Di daratan pulau itulah jenazah Abu Thalhah dimakamkan. Mujahid agung ini tidak dimakamkan di taman makam pahlawan dan tidak diadakan acara pemakaman khusus. Tetapi ia dikuburkan di jazirah yang tidak diketahui namanya. Orang tidak mengenal jazirah itu, sebagaimana orang juga tidak mengenal namanya.
Saudaraku,
Ada beberapa buah nasihat dan pelajaran berharga yang dapat kira petik dari perjalanan hidup Abu Thalhah:
Abu Thalhah adalah cermin kehidupan kita, yang barangkali kita masih lebih beruntung karena kita masih muda dan kuat. Tetapi Abu Thalhah ingin menyampaikan pesannya kepada kita, generasi sesudahnya bahwa perjuangan meraih surga dan jihad di jalan-Nya tak mengenal usia.
Berjuang dengan orang-orang besar bukan berarti kita akan menjadi besar seperti mereka yang besar. Justru di sinilah tersimpan keikhlasan sejati. Di saat Abu Thalhah berjuang dengan Rasulullah s.a.w, tak sekalipun dia absen dari jihad. Kemudian dilanjutkan jihad pada masa Abu Bakar dan Umar. Tapi Abu Thalhah harus mengakhiri hidupnya di sebuah jazirah yang jauh dari kenangan manusia. Bahkan namanyapun tidak seharum nama-nama mujahid lain seperti Khalid bin Walid misalnya.
Perjuangan dan ibadah tidak mengenal usia. Maka perjuangan ini tak boleh dihentikan oleh siapapun, apapun dan keadaan yang bagaimanapun jua. Dan tentunya tiada pension dalam perjuangan dan pengorbanan menggapai surga.
Dan karena jihad harus diukir diatas keikhlasan, maka jihad harus dijauhkan dari segala warna keterjerumusan, dikarenakan kesenangan sesaat berupa pujian manusia dan kenangan sejarah.

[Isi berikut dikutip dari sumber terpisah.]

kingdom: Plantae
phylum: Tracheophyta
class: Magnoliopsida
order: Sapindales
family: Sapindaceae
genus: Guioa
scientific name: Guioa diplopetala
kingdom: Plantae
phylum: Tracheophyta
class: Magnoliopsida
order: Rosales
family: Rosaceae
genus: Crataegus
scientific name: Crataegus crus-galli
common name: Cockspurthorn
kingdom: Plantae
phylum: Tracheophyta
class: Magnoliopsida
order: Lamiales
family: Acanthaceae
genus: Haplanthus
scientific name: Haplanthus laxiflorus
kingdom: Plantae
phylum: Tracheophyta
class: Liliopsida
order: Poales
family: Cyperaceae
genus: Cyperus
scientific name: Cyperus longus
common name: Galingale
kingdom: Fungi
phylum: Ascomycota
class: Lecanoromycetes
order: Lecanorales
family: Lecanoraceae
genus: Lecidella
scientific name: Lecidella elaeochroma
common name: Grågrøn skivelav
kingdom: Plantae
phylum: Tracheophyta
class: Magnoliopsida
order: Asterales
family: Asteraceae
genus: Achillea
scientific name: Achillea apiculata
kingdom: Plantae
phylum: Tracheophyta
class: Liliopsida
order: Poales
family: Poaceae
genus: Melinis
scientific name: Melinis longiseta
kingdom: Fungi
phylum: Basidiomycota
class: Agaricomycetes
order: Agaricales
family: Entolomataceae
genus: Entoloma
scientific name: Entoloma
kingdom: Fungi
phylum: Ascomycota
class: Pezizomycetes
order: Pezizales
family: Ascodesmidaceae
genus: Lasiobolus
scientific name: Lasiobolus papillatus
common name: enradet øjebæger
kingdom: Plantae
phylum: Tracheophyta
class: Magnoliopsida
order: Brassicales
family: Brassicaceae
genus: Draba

Popularitas tidak dilarang, tapi yang dilarang jika hal tersebut menjadi tujuan utama yang akan menutupi keikhlasan kita. Wallahu A’lam bishawab.
Saudaraku,
Mari kita pupuk semangat kita dalam berubudiyah, berjuang dan berkorban di jalan-Nya, walau pun tidak sekuat semangat Abu Thalhah, mudah-mudahan semangatnya dapat kita warisi dari sahabat agung ini.
Bagi yang merasa lelah dan letih dalam berjuang. Bagi yang semangatnya memudar menggapai surga. Bagi yang mengharapkan pamrih duniawi dari perjuangan dan dakwahnya. Bagi yang mudah berputus asa dari rahmat-Nya. Belajarlah dari sosok Abu Thalhah. Yang mengirim pesan kepada kita, “Usia boleh uzur, tapi semangat berjuang tak boleh luntur. Wallahu A’lam bishawab.